▶ **TASK OBJECTIVE**: Give the records again. Keep them exact and leave out the images.

▶ **TASK MATERIAL**:

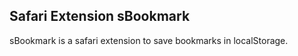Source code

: Safari Extension sBookmark
--------------------------

sBookmark is a safari extension to save bookmarks in localStorage.
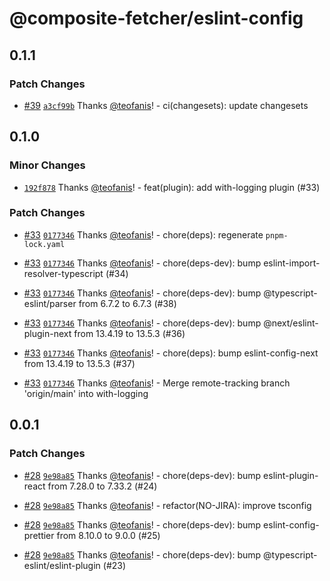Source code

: # @composite-fetcher/eslint-config

## 0.1.1

### Patch Changes

- [#39](https://github.com/teofanis/composite-fetcher/pull/39) [`a3cf99b`](https://github.com/teofanis/composite-fetcher/commit/a3cf99b1bcdb11420aecc452089c34229f771f29) Thanks [@teofanis](https://github.com/teofanis)! - ci(changesets): update changesets

## 0.1.0

### Minor Changes

- [`192f878`](https://github.com/teofanis/composite-fetcher/commit/192f8783a71d60f4759959196b6e47721624c67b) Thanks [@teofanis](https://github.com/teofanis)! - feat(plugin): add with-logging plugin (#33)

### Patch Changes

- [#33](https://github.com/teofanis/composite-fetcher/pull/33) [`0177346`](https://github.com/teofanis/composite-fetcher/commit/0177346ea9fe6ffba187335b52abd78544380463) Thanks [@teofanis](https://github.com/teofanis)! - chore(deps): regenerate `pnpm-lock.yaml`

- [#33](https://github.com/teofanis/composite-fetcher/pull/33) [`0177346`](https://github.com/teofanis/composite-fetcher/commit/0177346ea9fe6ffba187335b52abd78544380463) Thanks [@teofanis](https://github.com/teofanis)! - chore(deps-dev): bump eslint-import-resolver-typescript (#34)

- [#33](https://github.com/teofanis/composite-fetcher/pull/33) [`0177346`](https://github.com/teofanis/composite-fetcher/commit/0177346ea9fe6ffba187335b52abd78544380463) Thanks [@teofanis](https://github.com/teofanis)! - chore(deps-dev): bump @typescript-eslint/parser from 6.7.2 to 6.7.3 (#38)

- [#33](https://github.com/teofanis/composite-fetcher/pull/33) [`0177346`](https://github.com/teofanis/composite-fetcher/commit/0177346ea9fe6ffba187335b52abd78544380463) Thanks [@teofanis](https://github.com/teofanis)! - chore(deps-dev): bump @next/eslint-plugin-next from 13.4.19 to 13.5.3 (#36)

- [#33](https://github.com/teofanis/composite-fetcher/pull/33) [`0177346`](https://github.com/teofanis/composite-fetcher/commit/0177346ea9fe6ffba187335b52abd78544380463) Thanks [@teofanis](https://github.com/teofanis)! - chore(deps): bump eslint-config-next from 13.4.19 to 13.5.3 (#37)

- [#33](https://github.com/teofanis/composite-fetcher/pull/33) [`0177346`](https://github.com/teofanis/composite-fetcher/commit/0177346ea9fe6ffba187335b52abd78544380463) Thanks [@teofanis](https://github.com/teofanis)! - Merge remote-tracking branch 'origin/main' into with-logging

## 0.0.1

### Patch Changes

- [#28](https://github.com/teofanis/composite-fetcher/pull/28) [`9e98a85`](https://github.com/teofanis/composite-fetcher/commit/9e98a85021c0c89b7842e9a28a927f47a7c23637) Thanks [@teofanis](https://github.com/teofanis)! - chore(deps-dev): bump eslint-plugin-react from 7.28.0 to 7.33.2 (#24)

- [#28](https://github.com/teofanis/composite-fetcher/pull/28) [`9e98a85`](https://github.com/teofanis/composite-fetcher/commit/9e98a85021c0c89b7842e9a28a927f47a7c23637) Thanks [@teofanis](https://github.com/teofanis)! - refactor(NO-JIRA): improve tsconfig

- [#28](https://github.com/teofanis/composite-fetcher/pull/28) [`9e98a85`](https://github.com/teofanis/composite-fetcher/commit/9e98a85021c0c89b7842e9a28a927f47a7c23637) Thanks [@teofanis](https://github.com/teofanis)! - chore(deps-dev): bump eslint-config-prettier from 8.10.0 to 9.0.0 (#25)

- [#28](https://github.com/teofanis/composite-fetcher/pull/28) [`9e98a85`](https://github.com/teofanis/composite-fetcher/commit/9e98a85021c0c89b7842e9a28a927f47a7c23637) Thanks [@teofanis](https://github.com/teofanis)! - chore(deps-dev): bump @typescript-eslint/eslint-plugin (#23)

▶ **RESULT FOR THIS TASK**:
Source code

: Safari Extension sBookmark
--------------------------

sBookmark is a safari extension to save bookmarks in localStorage.
Source code

: # @composite-fetcher/eslint-config

## 0.1.1

### Patch Changes

- [#39](https://github.com/teofanis/composite-fetcher/pull/39) [`a3cf99b`](https://github.com/teofanis/composite-fetcher/commit/a3cf99b1bcdb11420aecc452089c34229f771f29) Thanks [@teofanis](https://github.com/teofanis)! - ci(changesets): update changesets

## 0.1.0

### Minor Changes

- [`192f878`](https://github.com/teofanis/composite-fetcher/commit/192f8783a71d60f4759959196b6e47721624c67b) Thanks [@teofanis](https://github.com/teofanis)! - feat(plugin): add with-logging plugin (#33)

### Patch Changes

- [#33](https://github.com/teofanis/composite-fetcher/pull/33) [`0177346`](https://github.com/teofanis/composite-fetcher/commit/0177346ea9fe6ffba187335b52abd78544380463) Thanks [@teofanis](https://github.com/teofanis)! - chore(deps): regenerate `pnpm-lock.yaml`

- [#33](https://github.com/teofanis/composite-fetcher/pull/33) [`0177346`](https://github.com/teofanis/composite-fetcher/commit/0177346ea9fe6ffba187335b52abd78544380463) Thanks [@teofanis](https://github.com/teofanis)! - chore(deps-dev): bump eslint-import-resolver-typescript (#34)

- [#33](https://github.com/teofanis/composite-fetcher/pull/33) [`0177346`](https://github.com/teofanis/composite-fetcher/commit/0177346ea9fe6ffba187335b52abd78544380463) Thanks [@teofanis](https://github.com/teofanis)! - chore(deps-dev): bump @typescript-eslint/parser from 6.7.2 to 6.7.3 (#38)

- [#33](https://github.com/teofanis/composite-fetcher/pull/33) [`0177346`](https://github.com/teofanis/composite-fetcher/commit/0177346ea9fe6ffba187335b52abd78544380463) Thanks [@teofanis](https://github.com/teofanis)! - chore(deps-dev): bump @next/eslint-plugin-next from 13.4.19 to 13.5.3 (#36)

- [#33](https://github.com/teofanis/composite-fetcher/pull/33) [`0177346`](https://github.com/teofanis/composite-fetcher/commit/0177346ea9fe6ffba187335b52abd78544380463) Thanks [@teofanis](https://github.com/teofanis)! - chore(deps): bump eslint-config-next from 13.4.19 to 13.5.3 (#37)

- [#33](https://github.com/teofanis/composite-fetcher/pull/33) [`0177346`](https://github.com/teofanis/composite-fetcher/commit/0177346ea9fe6ffba187335b52abd78544380463) Thanks [@teofanis](https://github.com/teofanis)! - Merge remote-tracking branch 'origin/main' into with-logging

## 0.0.1

### Patch Changes

- [#28](https://github.com/teofanis/composite-fetcher/pull/28) [`9e98a85`](https://github.com/teofanis/composite-fetcher/commit/9e98a85021c0c89b7842e9a28a927f47a7c23637) Thanks [@teofanis](https://github.com/teofanis)! - chore(deps-dev): bump eslint-plugin-react from 7.28.0 to 7.33.2 (#24)

- [#28](https://github.com/teofanis/composite-fetcher/pull/28) [`9e98a85`](https://github.com/teofanis/composite-fetcher/commit/9e98a85021c0c89b7842e9a28a927f47a7c23637) Thanks [@teofanis](https://github.com/teofanis)! - refactor(NO-JIRA): improve tsconfig

- [#28](https://github.com/teofanis/composite-fetcher/pull/28) [`9e98a85`](https://github.com/teofanis/composite-fetcher/commit/9e98a85021c0c89b7842e9a28a927f47a7c23637) Thanks [@teofanis](https://github.com/teofanis)! - chore(deps-dev): bump eslint-config-prettier from 8.10.0 to 9.0.0 (#25)

- [#28](https://github.com/teofanis/composite-fetcher/pull/28) [`9e98a85`](https://github.com/teofanis/composite-fetcher/commit/9e98a85021c0c89b7842e9a28a927f47a7c23637) Thanks [@teofanis](https://github.com/teofanis)! - chore(deps-dev): bump @typescript-eslint/eslint-plugin (#23)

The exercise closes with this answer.